**WORK REQUEST**
Write out every line of the material below without changing anything.

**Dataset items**
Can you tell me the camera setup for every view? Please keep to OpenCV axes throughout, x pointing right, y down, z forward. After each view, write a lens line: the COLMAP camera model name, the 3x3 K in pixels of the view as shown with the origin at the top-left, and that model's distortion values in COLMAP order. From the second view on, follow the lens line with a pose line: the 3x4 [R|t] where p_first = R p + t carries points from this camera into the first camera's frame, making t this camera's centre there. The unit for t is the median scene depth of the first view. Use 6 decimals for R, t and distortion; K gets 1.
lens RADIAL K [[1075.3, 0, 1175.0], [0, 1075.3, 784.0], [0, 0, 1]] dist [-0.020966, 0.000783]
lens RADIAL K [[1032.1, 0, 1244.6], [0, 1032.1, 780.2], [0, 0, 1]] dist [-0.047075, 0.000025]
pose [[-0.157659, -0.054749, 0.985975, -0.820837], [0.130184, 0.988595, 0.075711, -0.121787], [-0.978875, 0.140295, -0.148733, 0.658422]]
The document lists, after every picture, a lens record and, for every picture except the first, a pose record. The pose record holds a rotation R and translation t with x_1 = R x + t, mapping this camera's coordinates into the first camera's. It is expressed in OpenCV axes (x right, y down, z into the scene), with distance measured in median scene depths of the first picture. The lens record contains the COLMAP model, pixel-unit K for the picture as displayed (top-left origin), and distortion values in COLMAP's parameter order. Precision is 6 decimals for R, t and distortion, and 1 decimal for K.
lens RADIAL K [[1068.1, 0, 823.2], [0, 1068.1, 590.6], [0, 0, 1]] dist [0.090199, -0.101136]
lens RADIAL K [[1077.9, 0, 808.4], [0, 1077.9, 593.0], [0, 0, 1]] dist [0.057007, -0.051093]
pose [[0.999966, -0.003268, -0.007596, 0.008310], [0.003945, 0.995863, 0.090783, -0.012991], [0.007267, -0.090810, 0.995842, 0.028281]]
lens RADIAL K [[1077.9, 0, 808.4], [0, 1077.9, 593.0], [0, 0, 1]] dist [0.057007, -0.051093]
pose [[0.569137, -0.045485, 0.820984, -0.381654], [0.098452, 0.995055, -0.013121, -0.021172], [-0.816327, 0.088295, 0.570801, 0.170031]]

**RESPONSE TO THE TASK**
Can you tell me the camera setup for every view? Please keep to OpenCV axes throughout, x pointing right, y down, z forward. After each view, write a lens line: the COLMAP camera model name, the 3x3 K in pixels of the view as shown with the origin at the top-left, and that model's distortion values in COLMAP order. From the second view on, follow the lens line with a pose line: the 3x4 [R|t] where p_first = R p + t carries points from this camera into the first camera's frame, making t this camera's centre there. The unit for t is the median scene depth of the first view. Use 6 decimals for R, t and distortion; K gets 1.
lens RADIAL K [[1075.3, 0, 1175.0], [0, 1075.3, 784.0], [0, 0, 1]] dist [-0.020966, 0.000783]
lens RADIAL K [[1032.1, 0, 1244.6], [0, 1032.1, 780.2], [0, 0, 1]] dist [-0.047075, 0.000025]
pose [[-0.157659, -0.054749, 0.985975, -0.820837], [0.130184, 0.988595, 0.075711, -0.121787], [-0.978875, 0.140295, -0.148733, 0.658422]]
The document lists, after every picture, a lens record and, for every picture except the first, a pose record. The pose record holds a rotation R and translation t with x_1 = R x + t, mapping this camera's coordinates into the first camera's. It is expressed in OpenCV axes (x right, y down, z into the scene), with distance measured in median scene depths of the first picture. The lens record contains the COLMAP model, pixel-unit K for the picture as displayed (top-left origin), and distortion values in COLMAP's parameter order. Precision is 6 decimals for R, t and distortion, and 1 decimal for K.
lens RADIAL K [[1068.1, 0, 823.2], [0, 1068.1, 590.6], [0, 0, 1]] dist [0.090199, -0.101136]
lens RADIAL K [[1077.9, 0, 808.4], [0, 1077.9, 593.0], [0, 0, 1]] dist [0.057007, -0.051093]
pose [[0.999966, -0.003268, -0.007596, 0.008310], [0.003945, 0.995863, 0.090783, -0.012991], [0.007267, -0.090810, 0.995842, 0.028281]]
lens RADIAL K [[1077.9, 0, 808.4], [0, 1077.9, 593.0], [0, 0, 1]] dist [0.057007, -0.051093]
pose [[0.569137, -0.045485, 0.820984, -0.381654], [0.098452, 0.995055, -0.013121, -0.021172], [-0.816327, 0.088295, 0.570801, 0.170031]]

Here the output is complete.